Üzerinde anlaşılmış ve içe sinmiş bir anayasa yapamamış olmak, bir devlet için varlık sorunudur. Hayır, konuyu anlamsız bir güvenlikleştirme üzerinden geliştirip, “o zaman güçlü devlet olmalı” türü bir mesaj falan verme niyetim yok. Bilakis, yazının başında ele aldığım devlet tanımına gönderme yapıyorum; devlet toplumun örgütlenmiş halidir. Ama bu normal toplumlar için geçerli. Eğer sosyolojiniz toplum değil, paralel toplumcuklar ürettiyse, çatı bir devlet ve onun birleştirici bir anayasası üzerinden ortak gelecek ve ortak erek tespit ederek mutlu-mesut yaşamak mümkün olmuyor.

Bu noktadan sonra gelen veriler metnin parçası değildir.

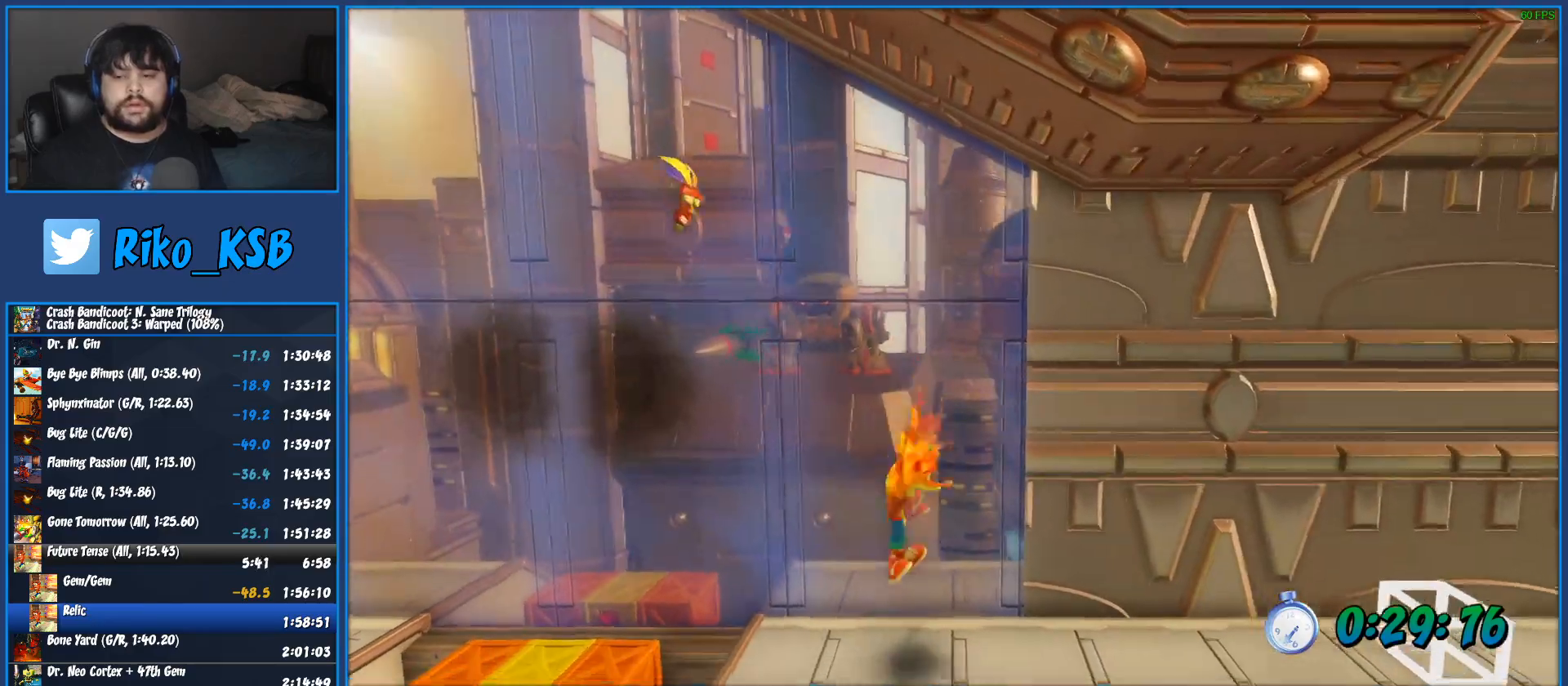
{"buttons": ["DPAD_RIGHT"], "left_stick": "center", "events": [[83, "R1", "down"], [217, "R1", "up"], [267, "SQUARE", "down"], [433, "SQUARE", "up"]]}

Santrifüje girmiş bu tür sosyolojilerde onarıcı, birleştirici, müşfik devlet denemeleri ve onların civic coğrafi kimliğe dayalı “yeni ortak kimlik üretme” denemelerinin daha fazla şansım oluyor. Türkiye bu şansı 1920’den 1923’e giden süreçte kaçırdı. 23 Nisan bunu bize hatırlatıyor ve tarihin ziyaret edilmemiş, konfor bozucu tozlu raflarından hepimize “Benden ders alın” diye fısıldıyor.
Yönsüz devlet, yönsüz toplumların kaderidir.